Why is it safe? The authorities brook no nonsense. They crack down on whomever or whatever and the heck with all the legal mumbo-jumbo. After all, the people who used to be called "terrorists" during the Vietnam War are running the place. They know how to cope with terrorism.

During the Vietnam War, when this correspondent lived here, Saigon was a dangerous place. Those Zambo, Kidapawan and Metro Manila bombings were nothing to what we had to contend with from day to day. Foreign correspondents were targeted here in the Caravelle hotel (where I’m now booked, and it’s been rebuilt to the status of amazingly modern and slick – a Furama hotel) or the Continental Palace across the square, where I also stayed during the "Tet" offensive of 1968. There were booby traps everywhere. Today, you can walk around here, day and night, without fear. You need beware of nothing – except, of course, the speeding motorbike, or careening taxicab, and the occasional light-fingered outpurse out to snatch your cellphone. (They have this thing about cellphones over here, too.)

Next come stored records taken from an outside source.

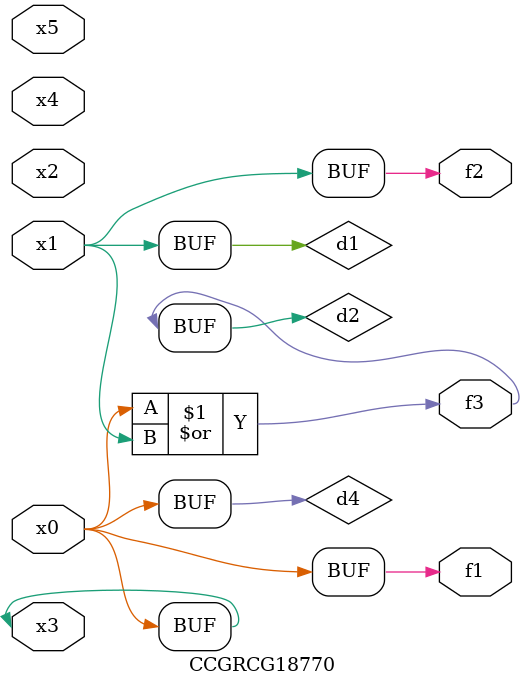
<source format=v>
module CCGRCG18770(
	input x0, x1, x2, x3, x4, x5,
	output f1, f2, f3
);

	wire d1, d2, d3, d4;

	and (d1, x1);
	or (d2, x0, x1);
	nand (d3, x0, x5);
	buf (d4, x0, x3);
	assign f1 = d4;
	assign f2 = d1;
	assign f3 = d2;
endmodule

</source>
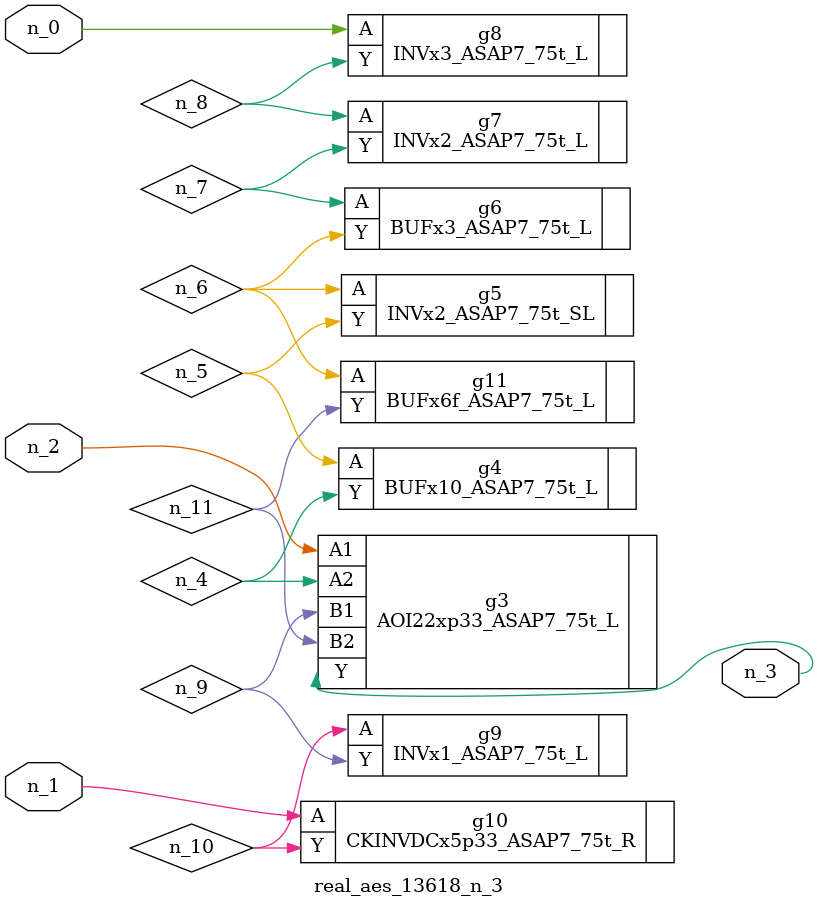
<source format=v>
module real_aes_13618_n_3 (n_0, n_2, n_1, n_3);
input n_0;
input n_2;
input n_1;
output n_3;
wire n_4;
wire n_5;
wire n_7;
wire n_9;
wire n_6;
wire n_8;
wire n_10;
wire n_11;
INVx3_ASAP7_75t_L g8 ( .A(n_0), .Y(n_8) );
CKINVDCx5p33_ASAP7_75t_R g10 ( .A(n_1), .Y(n_10) );
AOI22xp33_ASAP7_75t_L g3 ( .A1(n_2), .A2(n_4), .B1(n_9), .B2(n_11), .Y(n_3) );
BUFx10_ASAP7_75t_L g4 ( .A(n_5), .Y(n_4) );
INVx2_ASAP7_75t_SL g5 ( .A(n_6), .Y(n_5) );
BUFx6f_ASAP7_75t_L g11 ( .A(n_6), .Y(n_11) );
BUFx3_ASAP7_75t_L g6 ( .A(n_7), .Y(n_6) );
INVx2_ASAP7_75t_L g7 ( .A(n_8), .Y(n_7) );
INVx1_ASAP7_75t_L g9 ( .A(n_10), .Y(n_9) );
endmodule
</source>
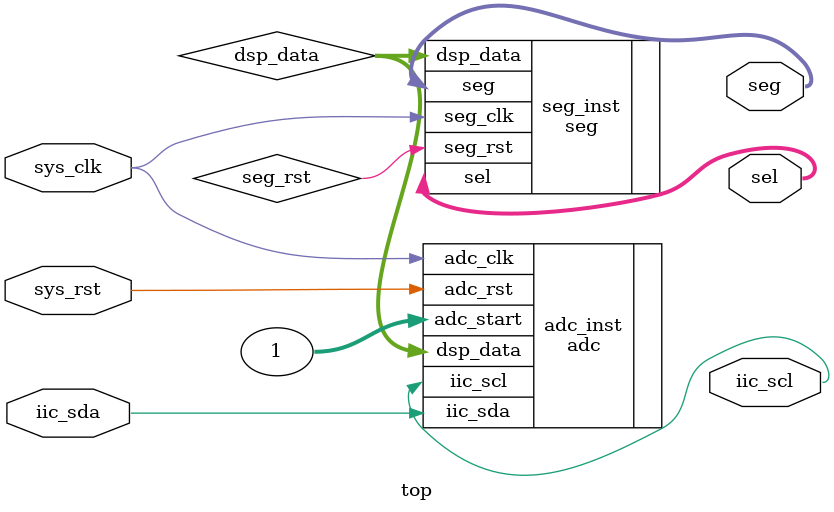
<source format=v>
module top(
    input  wire                         sys_clk               ,
    input  wire                         sys_rst               ,

    output wire        [   7: 0]        seg                   ,
    output wire        [   7: 0]        sel                   ,

    output wire                         iic_scl               ,
    inout  wire                         iic_sda                         
);

wire               [  31: 0]            dsp_data              ;

//ADC驱动模块
adc#(
    .SYS_CLK                          (28'd50_000_000         ),
    .ADC_SCL                          (28'd100_000            ),
    .DEVICE_ADDR                      (7'b1010_100            ) 
)
adc_inst(
    .adc_clk                          (sys_clk                ),
    .adc_rst                          (sys_rst                ),
    .adc_start                        ('d1                    ),// 开启读取ADC操作 强制置1就一直读
    .dsp_data                         (dsp_data               ),// 从ADC读出的数据转换给 数码显示用的数据
    .iic_scl                          (iic_scl                ),
    .iic_sda                          (iic_sda                ) 
);

//数码管显示模块
seg seg_inst(
    .seg_clk                          (sys_clk               ),
    .seg_rst                          (seg_rst               ),
    .dsp_data                         (dsp_data              ),
    .seg                              (seg                   ),
    .sel                              (sel                   ) 
);

endmodule

</source>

Why are the streets of Ho Chi Minh so secure? Because the authorities are tough on crime. The thoroughfares and boulevards are squeaky clean, too. Every stallholder or shopkeeper, every householder, is held responsible for garbage disposal and for keeping his or her space tidy. If not, it’s off to the hoosegow. The last time I visited here, seven years ago, the economy which had begun to perk up was stagnating. This was owing to growing corruption in the bureaucracy, as well as in high places. Hanoi grew alarmed when investment started fleeing. Even the Viet Kieu, the Balikbayan investors, were beginning to be turned off. The higher authorities put a stop to this climate of sleaze in a very direct manner. Certain ranking government officials were arrested, crooked businessmen and bureaucrats were picked up. There were quick trials, and even quicker executions. The one-bullet approach yelded immediate results. Investment is now coming back, Skyscrapers have gone up. Foreign firms are setting up here by the dozen. Danang is no longer the battlefield we knew — it’s become a booming industrial zone!

The relentless battle against criminality goes on, waged without mercy. A few months ago, the Racket King – a cheeky 34-year old Gang Boss named Nam Cam who had taken overall the syndicates, Mafia-style, and controlled drugs, smuggling, prostitution and other rackets in Ho Chi Minh – was arrested. The Mekong Delta police, dispatched by Hanoi, also arrested the Chief of Police and many policemen – who had been Cam’s protectors and hirelings. No wonder that arrogant fellow had been so free to strut around, and had seemed untouchable!

We ought to learn a lesson from Vietnam. What are we doing to those PNP men who permitted the GenSan bomber to escape? If that had happened in Vietnam, the careless cops, and their commanding officer would have been shot. Here, I kidd thee not, there are no mysterious "escapes". Disappearances, perhaps. It’s the hoodlums, however, who disappear – and are never seen again.